──────── The input ────────
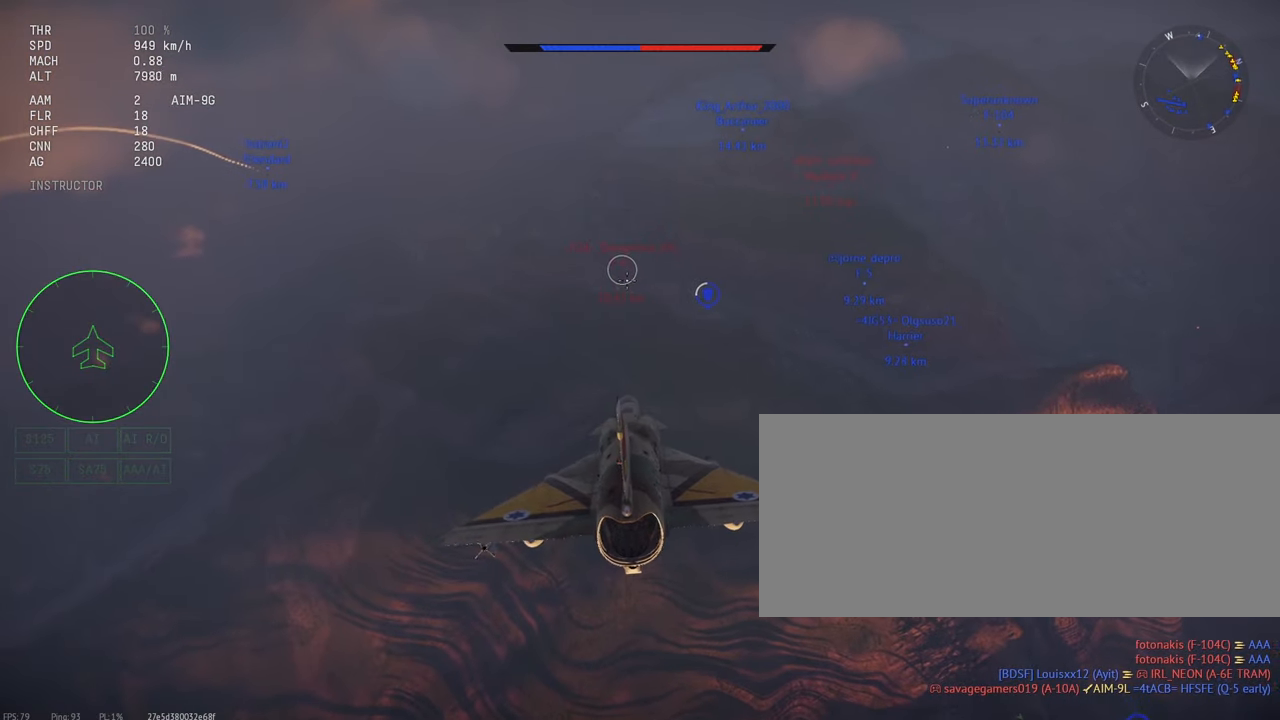
{"keys": ["c"], "mouse": [], "events": [[84, "c", "down"]]}
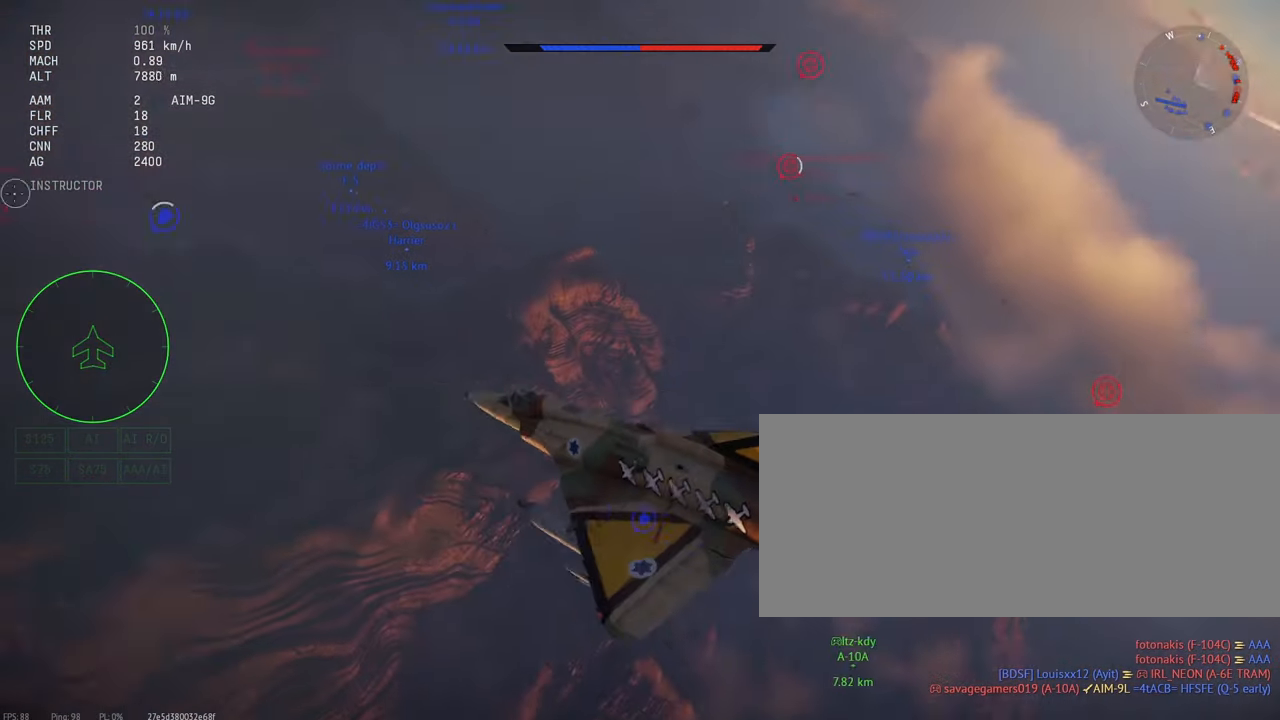
{"keys": ["c"], "mouse": [], "events": []}
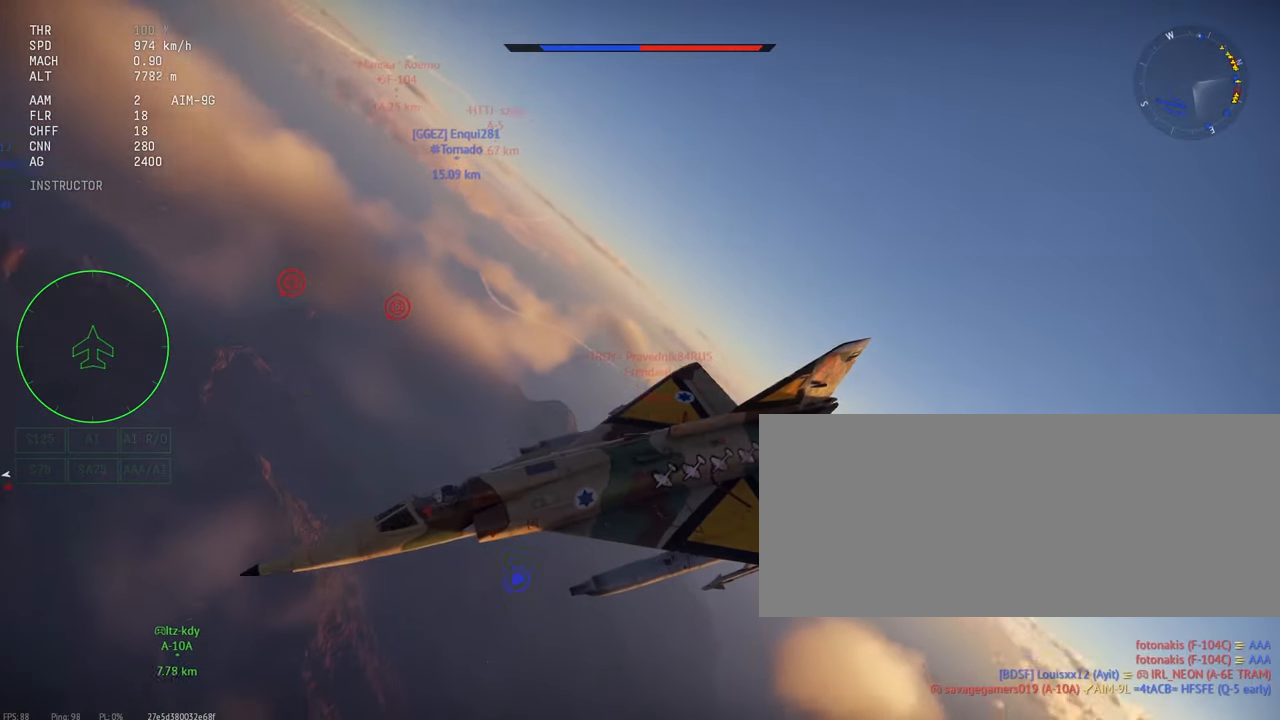
{"keys": ["c"], "mouse": [], "events": []}
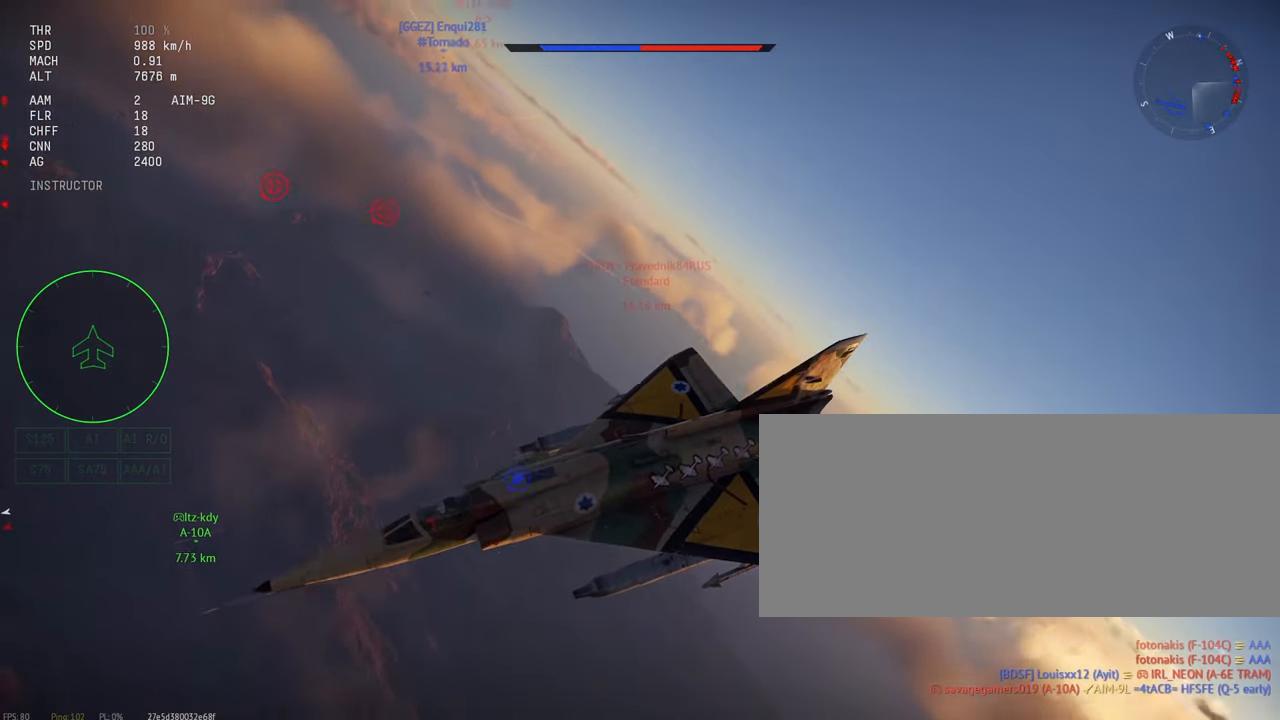
{"keys": ["c"], "mouse": [], "events": []}
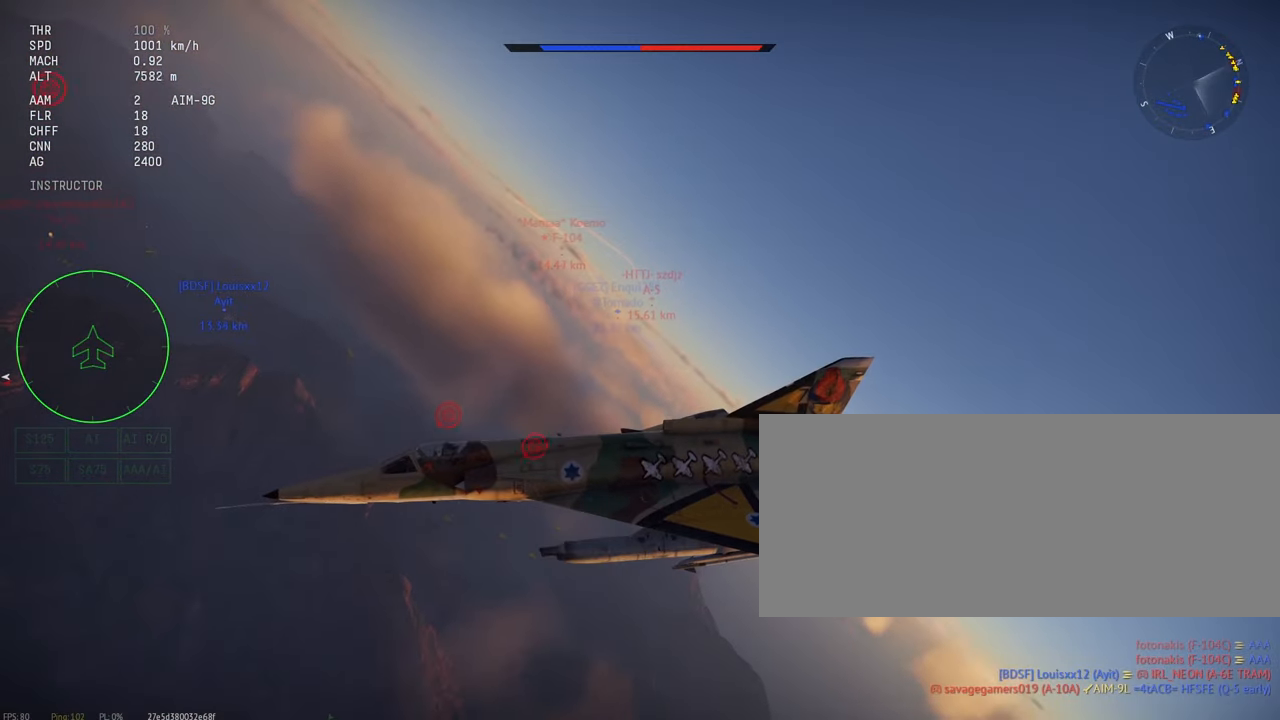
{"keys": ["c"], "mouse": [], "events": []}
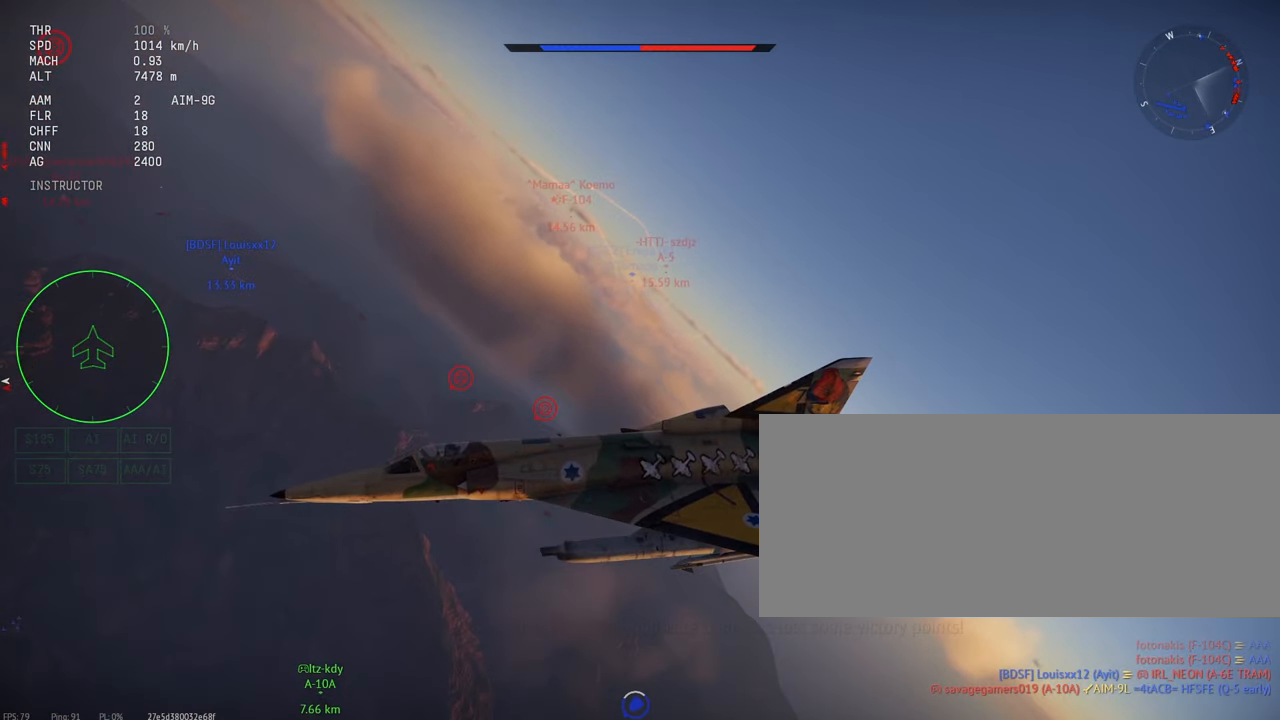
{"keys": ["c"], "mouse": [], "events": []}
────────
Work required:
Could you output the entire listing verbatim while omitting its pictures?

Output of the exercise:
{"keys": ["c"], "mouse": [], "events": [[84, "c", "down"]]}
{"keys": ["c"], "mouse": [], "events": []}
{"keys": ["c"], "mouse": [], "events": []}
{"keys": ["c"], "mouse": [], "events": []}
{"keys": ["c"], "mouse": [], "events": []}
{"keys": ["c"], "mouse": [], "events": []}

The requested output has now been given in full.